About this exercise: Please reproduce the entries below exactly, omitting any images they contain.

Records:
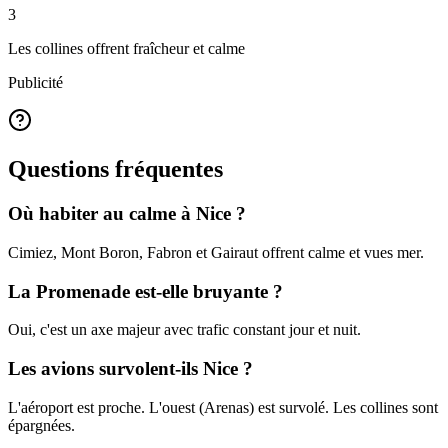
3
Les collines offrent fraîcheur et calme
Publicité
Questions fréquentes
Où habiter au calme à Nice ?
Cimiez, Mont Boron, Fabron et Gairaut offrent calme et vues mer.
La Promenade est-elle bruyante ?
Oui, c'est un axe majeur avec trafic constant jour et nuit.
Les avions survolent-ils Nice ?
L'aéroport est proche. L'ouest (Arenas) est survolé. Les collines sont
épargnées.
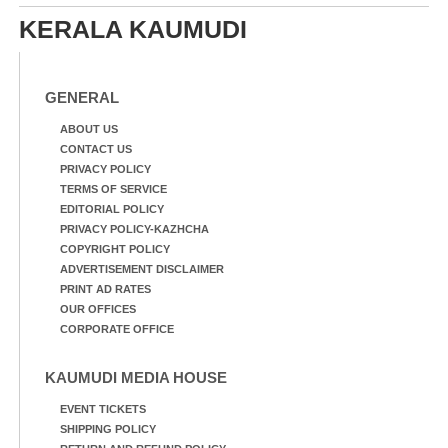
KERALA KAUMUDI
GENERAL
ABOUT US
CONTACT US
PRIVACY POLICY
TERMS OF SERVICE
EDITORIAL POLICY
PRIVACY POLICY-KAZHCHA
COPYRIGHT POLICY
ADVERTISEMENT DISCLAIMER
PRINT AD RATES
OUR OFFICES
CORPORATE OFFICE
KAUMUDI MEDIA HOUSE
EVENT TICKETS
SHIPPING POLICY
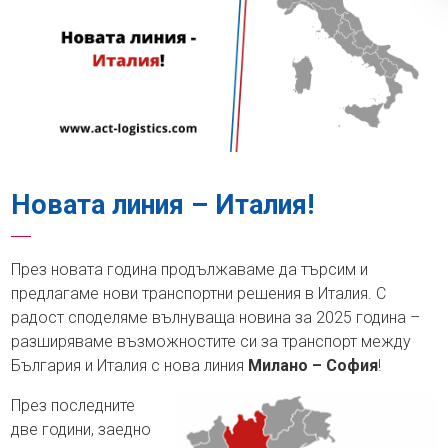
Новата линия – Италия!
През новата година продължаваме да търсим и
предлагаме нови транспортни решения в Италия. С
радост споделяме вълнуваща новина за 2025 година –
разширяваме възможностите си за транспорт между
България и Италия с нова линия
Милано – София
!
През последните
две години, заедно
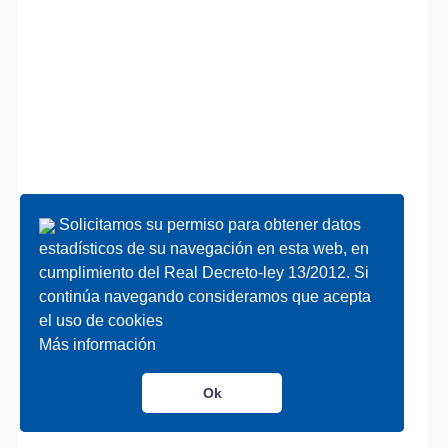
Solicitamos su permiso para obtener datos
Solicitamos su permiso para obtener datos
estadísticos de su navegación en esta web, en
estadísticos de su navegación en esta web, en
cumplimiento del Real Decreto-ley 13/2012. Si
cumplimiento del Real Decreto-ley 13/2012. Si
continúa navegando consideramos que acepta
continúa navegando consideramos que acepta
el uso de cookies
el uso de cookies
Más información
Más información
Ok
Ok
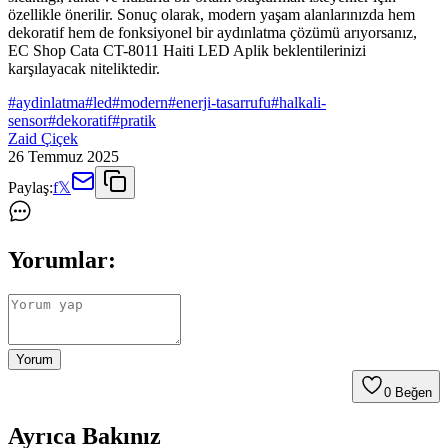
özellikle önerilir. Sonuç olarak, modern yaşam alanlarınızda hem
dekoratif hem de fonksiyonel bir aydınlatma çözümü arıyorsanız,
EC Shop Cata CT-8011 Haiti LED Aplik beklentilerinizi
karşılayacak niteliktedir.
#
aydinlatma
#
led
#
modern
#
enerji-tasarrufu
#
halkali-
sensor
#
dekoratif
#
pratik
Zaid Çiçek
26 Temmuz 2025
Paylaş:
f
𝕏
Yorumlar:
Yorum
0
Beğen
Ayrıca Bakınız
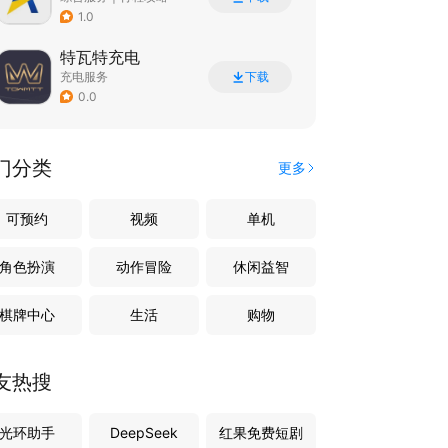
1.0
特瓦特充电
充电服务
下载
0.0
门分类
更多
可预约
视频
单机
角色扮演
动作冒险
休闲益智
棋牌中心
生活
购物
友热搜
光环助手
DeepSeek
红果免费短剧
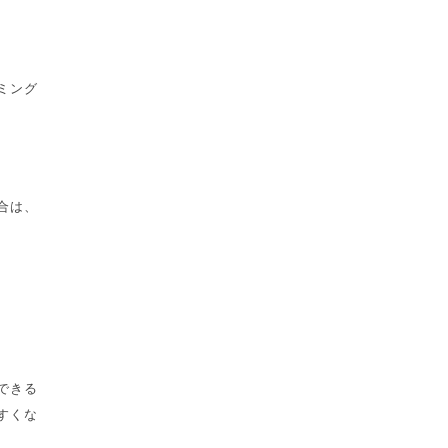
ミング
合は、
できる
すくな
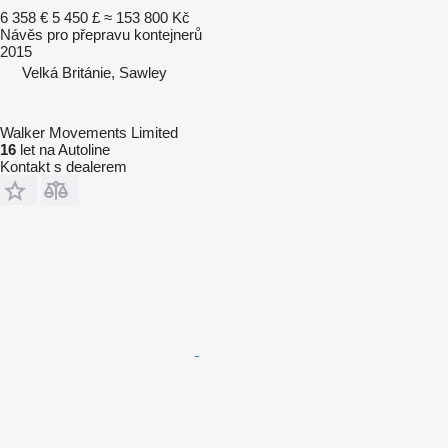
6 358 €
5 450 £
≈ 153 800 Kč
Návěs pro přepravu kontejnerů
2015
Velká Británie, Sawley
Walker Movements Limited
16
let na Autoline
Kontakt s dealerem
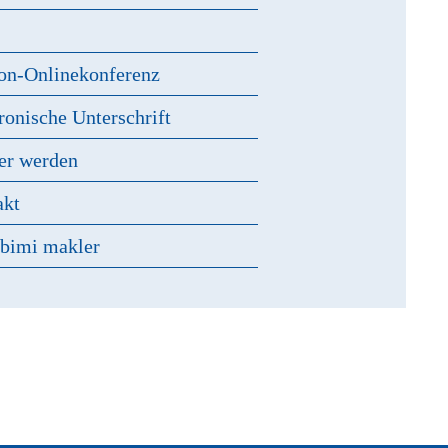
s
on-Onlinekonferenz
ronische Unterschrift
er werden
akt
 bimi makler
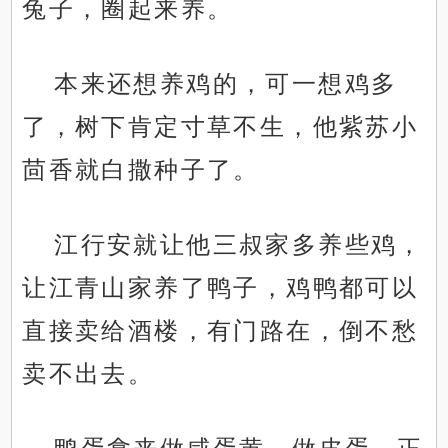
兔子，圈起来养。
本来还想养鸡的，可一想鸡多
了，树下肯定寸草不生，他紫苏小
茴香就白撒种子了。
江行安就让他三叔家多养些鸡，
让江青山家养了鸭子，鸡鸭都可以
直接卖给酒楼，有门路在，倒不愁
卖不出去。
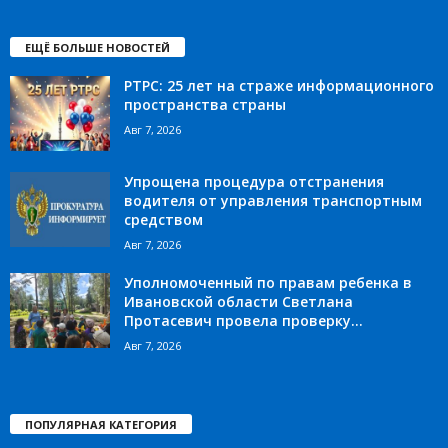
ЕЩЁ БОЛЬШЕ НОВОСТЕЙ
РТРС: 25 лет на страже информационного
пространства страны
Авг 7, 2026
Упрощена процедура отстранения
водителя от управления транспортным
средством
Авг 7, 2026
Уполномоченный по правам ребенка в
Ивановской области Светлана
Протасевич провела проверку...
Авг 7, 2026
ПОПУЛЯРНАЯ КАТЕГОРИЯ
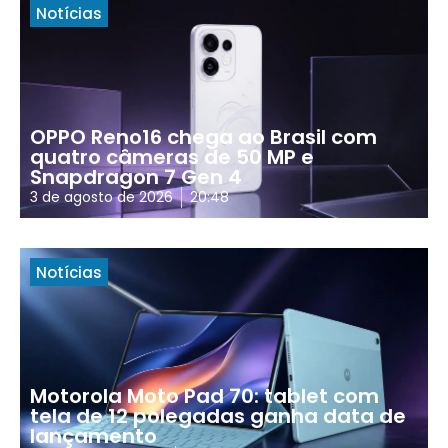
Notícias
OPPO Reno16 chega ao Brasil com
quatro câmeras de 50 MP e
Snapdragon 7 Gen 4
3 de agosto de 2026
20:48
Notícias
Motorola Moto Pad 70: tablet com
tela de 12 polegadas ganha data de
lançamento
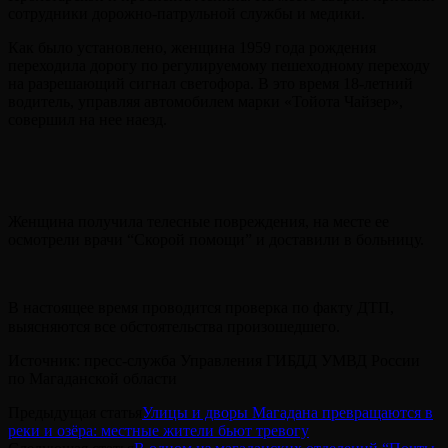
сотрудники дорожно-патрульной службы и медики.
Как было установлено, женщина 1959 года рождения
переходила дорогу по регулируемому пешеходному переходу
на разрешающий сигнал светофора. В это время 18-летний
водитель, управляя автомобилем марки «Тойота Чайзер»,
совершил на нее наезд.
Женщина получила телесные повреждения, на месте ее
осмотрели врачи “Скорой помощи” и доставили в больницу.
В настоящее время проводится проверка по факту ДТП,
выясняются все обстоятельства произошедшего.⠀
Источник: пресс-служба Управления ГИБДД УМВД России
по Магаданской области
Предыдущая статья
Улицы и дворы Магадана превращаются в
реки и озёра: местные жители бьют тревогу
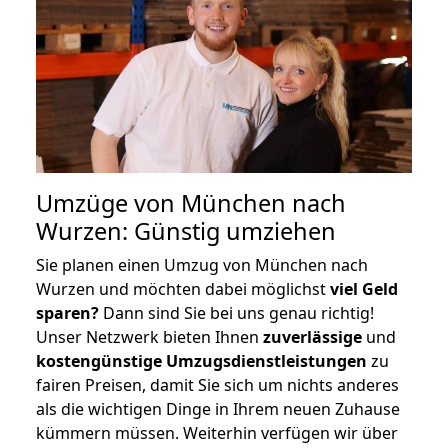
Umzüge von München nach
Wurzen: Günstig umziehen
Sie planen einen Umzug von München nach
Wurzen und möchten dabei möglichst
viel Geld
sparen?
Dann sind Sie bei uns genau richtig!
Unser Netzwerk bieten Ihnen
zuverlässige
und
kostengünstige Umzugsdienstleistungen
zu
fairen Preisen, damit Sie sich um nichts anderes
als die wichtigen Dinge in Ihrem neuen Zuhause
kümmern müssen. Weiterhin verfügen wir über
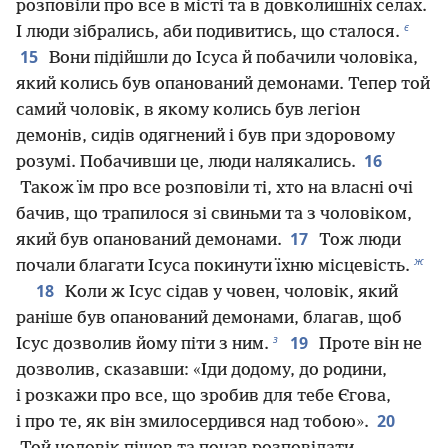
розповіли про все в місті та в довколишніх селах.
є
І люди зібрались, аби подивитись, що сталося.
15
Вони підійшли до Ісуса й побачили чоловіка,
який колись був опанований демонами. Тепер той
самий чоловік, в якому колись був легіон
демонів, сидів одягнений і був при здоровому
16
розумі. Побачивши це, люди налякались.
Також їм про все розповіли ті, хто на власні очі
бачив, що трапилося зі свиньми та з чоловіком,
17
який був опанований демонами.
Тож люди
ж
почали благати Ісуса покинути їхню місцевість.
18
Коли ж Ісус сідав у човен, чоловік, який
раніше був опанований демонами, благав, щоб
з
19
Ісус дозволив йому піти з ним.
Проте він не
дозволив, сказавши: «Іди додому, до родини,
і розкажи про все, що зробив для тебе Єгова,
20
і про те, як він змилосердився над тобою».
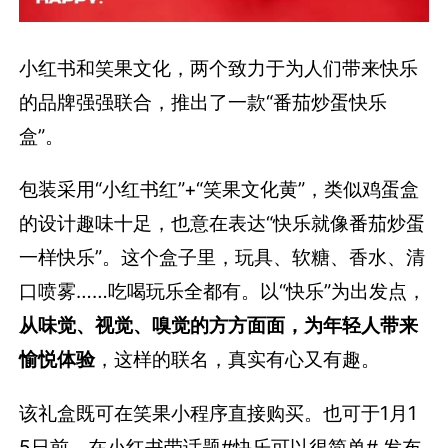
小红书和笑果文化，两个致力于为人们带来快乐
的品牌强强联合，推出了一款“番茄炒蛋快乐
盒”。
包装采用“小红书红”+“笑果文化黄”，类似鸡蛋盒
的设计趣味十足，也意在表达“快乐就像番茄炒蛋
一样快乐”。这个盒子里，玩具、软糖、香水、清
口喷雾……吃喝玩乐全都有。以“快乐”为出发点，
从味觉、视觉、嗅觉的方方面面，为年轻人带来
愉悦体验
，这样的联名，真实有心又有趣。
该礼盒既可在笑果小程序直接购买。也可于1月1
5日前，在小红书带话题#快乐可以很简单# 发布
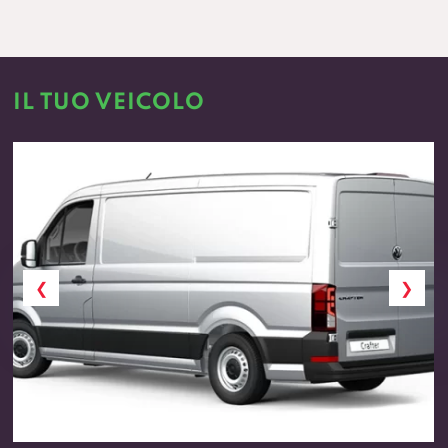
IL TUO VEICOLO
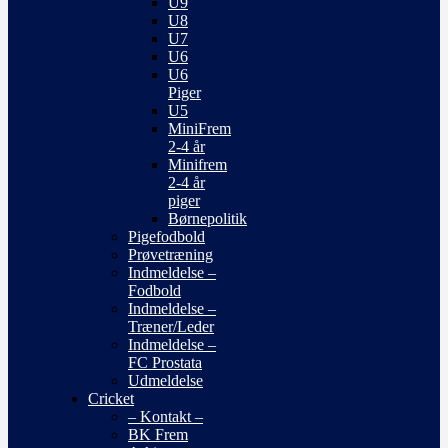
U9
U8
U7
U6
U6
Piger
U5
MiniFrem
2-4 år
Minifrem
2-4 år
piger
Børnepolitik
Pigefodbold
Prøvetræning
Indmeldelse –
Fodbold
Indmeldelse –
Træner/Leder
Indmeldelse –
FC Prostata
Udmeldelse
Cricket
– Kontakt –
BK Frem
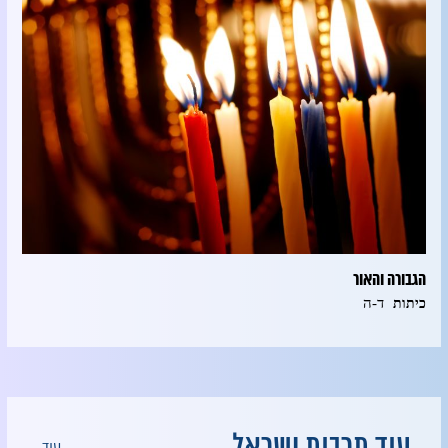
הגבורה והאור
ד-ה
כיתות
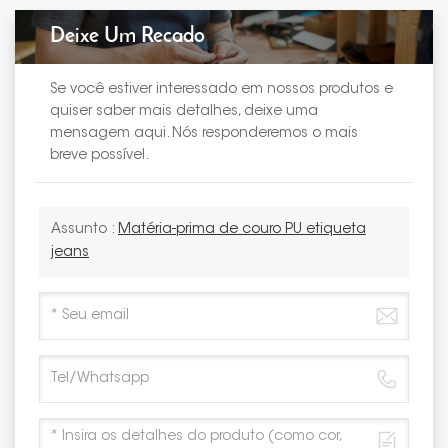
Deixe Um Recado
Se você estiver interessado em nossos produtos e
quiser saber mais detalhes, deixe uma
mensagem aqui. Nós responderemos o mais
breve possível.
Assunto :
Matéria-prima de couro PU etiqueta
jeans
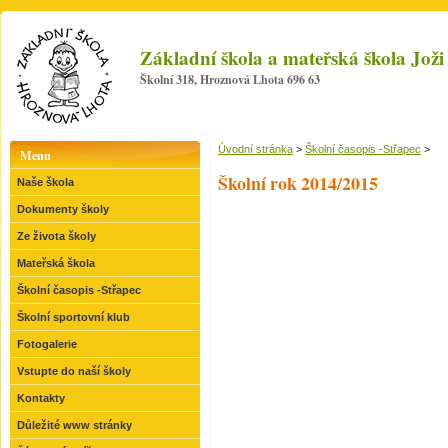
Základní škola a mateřská škola Jo
Školní 318, Hroznová Lhota 696 63
Úvodní stránka
>
Školní časopis -Střapec
>
Menu
Školní rok 2014/2015
Naše škola
Dokumenty školy
Ze života školy
Mateřská škola
Školní časopis -Střapec
Školní sportovní klub
Fotogalerie
Vstupte do naší školy
Kontakty
Důležité www stránky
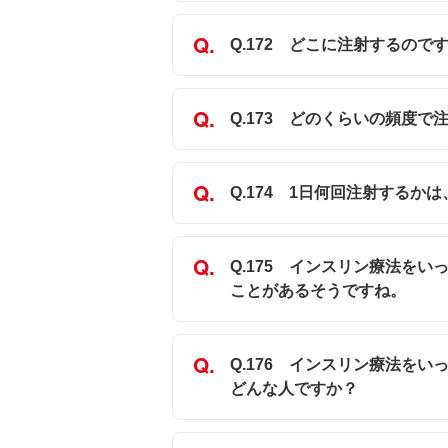
Q.172 どこに注射するので
Q.173 どのくらいの頻度で
Q.174 1日何回注射するか
Q.175 インスリン療法を
ことがあるそうですね。
Q.176 インスリン療法を
どんな人ですか？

Your response:
3
Les collines offrent fraîcheur et calme
Publicité
Questions fréquentes
Où habiter au calme à Nice ?
Cimiez, Mont Boron, Fabron et Gairaut offrent calme et vues mer.
La Promenade est-elle bruyante ?
Oui, c'est un axe majeur avec trafic constant jour et nuit.
Les avions survolent-ils Nice ?
L'aéroport est proche. L'ouest (Arenas) est survolé. Les collines sont
épargnées.
KERALA KAUMUDI
GENERAL
ABOUT US
CONTACT US
PRIVACY POLICY
TERMS OF SERVICE
EDITORIAL POLICY
PRIVACY POLICY-KAZHCHA
COPYRIGHT POLICY
ADVERTISEMENT DISCLAIMER
PRINT AD RATES
OUR OFFICES
CORPORATE OFFICE
KAUMUDI MEDIA HOUSE
EVENT TICKETS
SHIPPING POLICY
Новата линия – Италия!
През новата година продължаваме да търсим и
предлагаме нови транспортни решения в Италия. С
радост споделяме вълнуваща новина за 2025 година –
разширяваме възможностите си за транспорт между
България и Италия с нова линия
Милано – София
!
През последните
две години, заедно
Solicitamos su permiso para obtener datos
Solicitamos su permiso para obtener datos
estadísticos de su navegación en esta web, en
estadísticos de su navegación en esta web, en
cumplimiento del Real Decreto-ley 13/2012. Si
cumplimiento del Real Decreto-ley 13/2012. Si
continúa navegando consideramos que acepta
continúa navegando consideramos que acepta
el uso de cookies
el uso de cookies
Más información
Más información
Ok
Ok
özellikle önerilir. Sonuç olarak, modern yaşam alanlarınızda hem
dekoratif hem de fonksiyonel bir aydınlatma çözümü arıyorsanız,
EC Shop Cata CT-8011 Haiti LED Aplik beklentilerinizi
karşılayacak niteliktedir.
#
aydinlatma
#
led
#
modern
#
enerji-tasarrufu
#
halkali-
sensor
#
dekoratif
#
pratik
Zaid Çiçek
26 Temmuz 2025
Paylaş:
f
𝕏
Yorumlar:
Yorum
0
Beğen
Ayrıca Bakınız
1.0
特瓦特充电
充电服务
下载
0.0
门分类
更多
可预约
视频
单机
角色扮演
动作冒险
休闲益智
棋牌中心
生活
购物
友热搜
光环助手
DeepSeek
红果免费短剧
ミング
合は、
できる
すくな
6 358 €
5 450 £
≈ 153 800 Kč
Návěs pro přepravu kontejnerů
2015
Velká Británie, Sawley
Walker Movements Limited
16
let na Autoline
Kontakt s dealerem
s
on-Onlinekonferenz
ronische Unterschrift
er werden
akt
 bimi makler
兔子，圈起来养。
本来还想养鸡的，可一想鸡多
了，树下肯定寸草不生，他紫苏小
茴香就白撒种子了。
江行安就让他三叔家多养些鸡，
让江青山家养了鸭子，鸡鸭都可以
直接卖给酒楼，有门路在，倒不愁
卖不出去。
ЕЩЁ БОЛЬШЕ НОВОСТЕЙ
РТРС: 25 лет на страже информационного
пространства страны
Авг 7, 2026
Упрощена процедура отстранения
водителя от управления транспортным
средством
Авг 7, 2026
Уполномоченный по правам ребенка в
Ивановской области Светлана
Протасевич провела проверку...
Авг 7, 2026
ПОПУЛЯРНАЯ КАТЕГОРИЯ
Notícias
OPPO Reno16 chega ao Brasil com
quatro câmeras de 50 MP e
Snapdragon 7 Gen 4
3 de agosto de 2026
20:48
Notícias
Motorola Moto Pad 70: tablet com
tela de 12 polegadas ganha data de
lançamento
сотрудники дорожно-патрульной службы и медики.
Как было установлено, женщина 1959 года рождения
переходила дорогу по регулируемому пешеходному переходу
на разрешающий сигнал светофора. В это время 18-летний
водитель, управляя автомобилем марки «Тойота Чайзер»,
совершил на нее наезд.
Женщина получила телесные повреждения, на месте ее
осмотрели врачи “Скорой помощи” и доставили в больницу.
В настоящее время проводится проверка по факту ДТП,
выясняются все обстоятельства произошедшего.⠀
Источник: пресс-служба Управления ГИБДД УМВД России
по Магаданской области
Предыдущая статья
Улицы и дворы Магадана превращаются в
реки и озёра: местные жители бьют тревогу
Umzüge von München nach
Wurzen: Günstig umziehen
Sie planen einen Umzug von München nach
Wurzen und möchten dabei möglichst
viel Geld
sparen?
Dann sind Sie bei uns genau richtig!
Unser Netzwerk bieten Ihnen
zuverlässige
und
kostengünstige Umzugsdienstleistungen
zu
fairen Preisen, damit Sie sich um nichts anderes
als die wichtigen Dinge in Ihrem neuen Zuhause
kümmern müssen. Weiterhin verfügen wir über
розповіли про все в місті та в довколишніх селах.
є
І люди зібрались, аби подивитись, що сталося.
15
Вони підійшли до Ісуса й побачили чоловіка,
який колись був опанований демонами. Тепер той
самий чоловік, в якому колись був легіон
демонів, сидів одягнений і був при здоровому
16
розумі. Побачивши це, люди налякались.
Також їм про все розповіли ті, хто на власні очі
бачив, що трапилося зі свиньми та з чоловіком,
17
який був опанований демонами.
Тож люди
ж
почали благати Ісуса покинути їхню місцевість.
18
Коли ж Ісус сідав у човен, чоловік, який
раніше був опанований демонами, благав, щоб
з
19
Ісус дозволив йому піти з ним.
Проте він не
дозволив, сказавши: «Іди додому, до родини,
і розкажи про все, що зробив для тебе Єгова,
20
і про те, як він змилосердився над тобою».
小红书和笑果文化，两个致力于为人们带来快乐
的品牌强强联合，推出了一款“番茄炒蛋快乐
盒”。
包装采用“小红书红”+“笑果文化黄”，类似鸡蛋盒
的设计趣味十足，也意在表达“快乐就像番茄炒蛋
一样快乐”。这个盒子里，玩具、软糖、香水、清
口喷雾……吃喝玩乐全都有。以“快乐”为出发点，
从味觉、视觉、嗅觉的方方面面，为年轻人带来
愉悦体验
，这样的联名，真实有心又有趣。
该礼盒既可在笑果小程序直接购买。也可于1月1
5日前，在小红书带话题#快乐可以很简单# 发布
IL TUO VEICOLO
U9
U8
U7
U6
U6
Piger
U5
MiniFrem
2-4 år
Minifrem
2-4 år
piger
Børnepolitik
Pigefodbold
Prøvetræning
Indmeldelse –
Fodbold
Indmeldelse –
Træner/Leder
Indmeldelse –
FC Prostata
Udmeldelse
Cricket
– Kontakt –
BK Frem
הגבורה והאור
ד-ה
כיתות
Deixe Um Recado
Se você estiver interessado em nossos produtos e
quiser saber mais detalhes, deixe uma
mensagem aqui. Nós responderemos o mais
breve possível.
Assunto :
Matéria-prima de couro PU etiqueta
jeans
Základní škola a mateřská škola Jo
Školní 318, Hroznová Lhota 696 63
Úvodní stránka
>
Školní časopis -Střapec
>
Menu
Školní rok 2014/2015
Naše škola
Dokumenty školy
Ze života školy
Mateřská škola
Školní časopis -Střapec
Školní sportovní klub
Fotogalerie
Vstupte do naší školy
Kontakty
Důležité www stránky
Q.172 どこに注射するので
Q.173 どのくらいの頻度で
Q.174 1日何回注射するか
Q.175 インスリン療法を
ことがあるそうですね。
Q.176 インスリン療法を
どんな人ですか？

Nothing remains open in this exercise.